§ Work to complete:
Pull out every one of the lines below word for word, omitting the pictures.

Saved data
^^^^
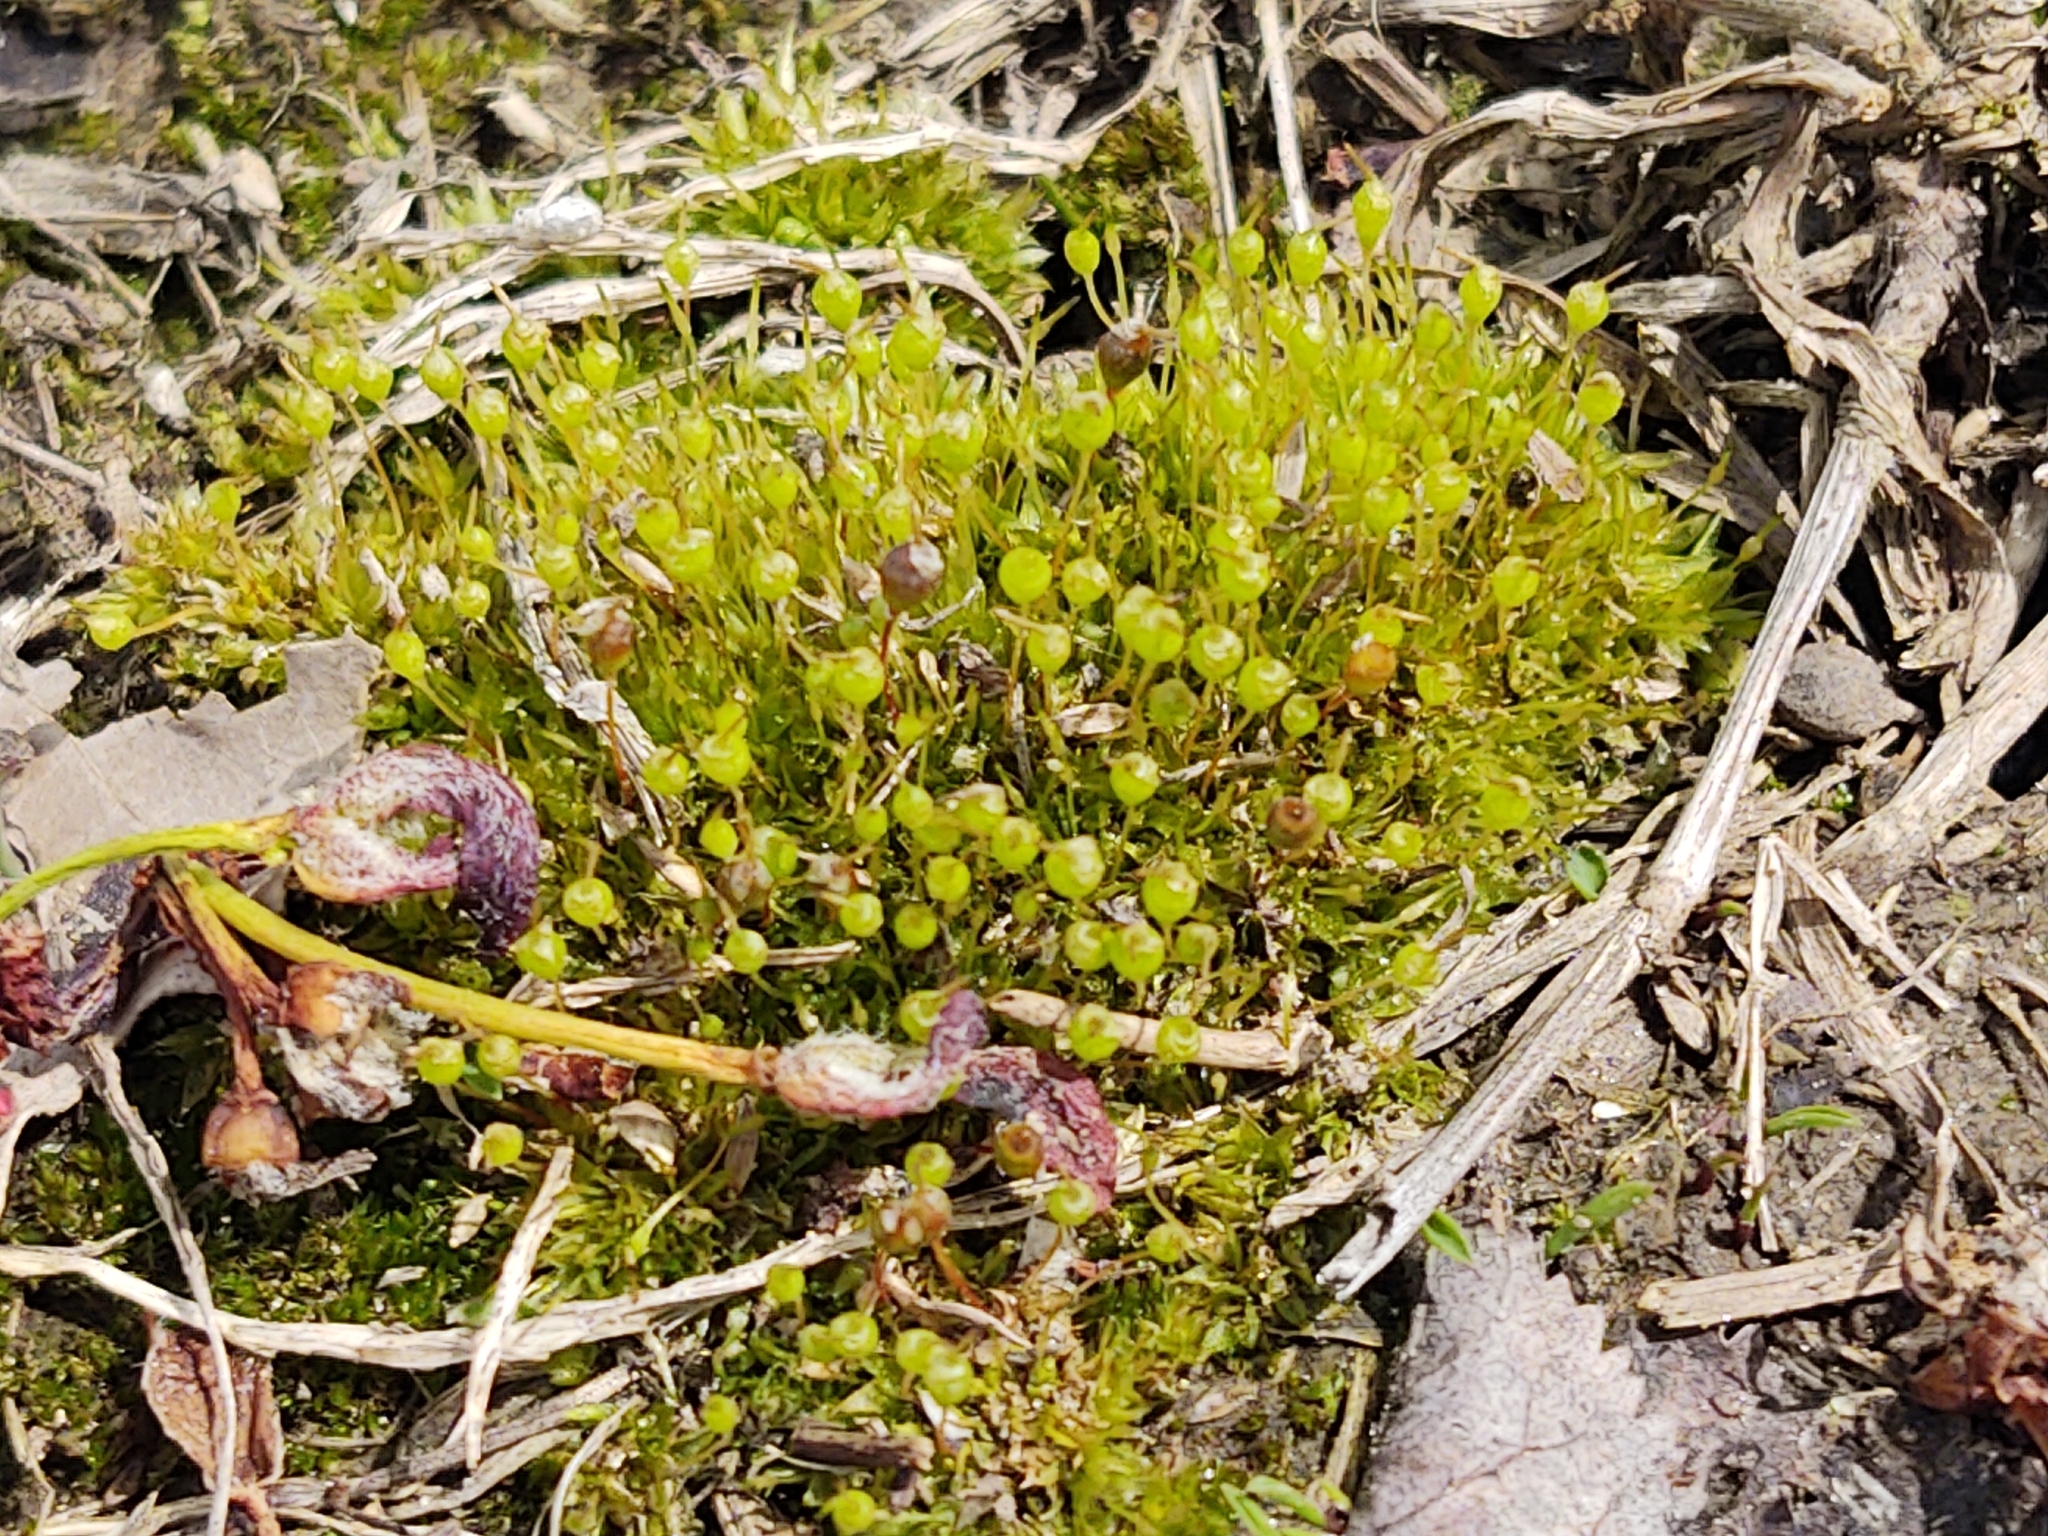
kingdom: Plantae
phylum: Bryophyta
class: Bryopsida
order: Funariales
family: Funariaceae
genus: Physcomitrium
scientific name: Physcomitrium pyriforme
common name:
^^^^
§ Task result:
kingdom: Plantae
phylum: Bryophyta
class: Bryopsida
order: Funariales
family: Funariaceae
genus: Physcomitrium
scientific name: Physcomitrium pyriforme
common name:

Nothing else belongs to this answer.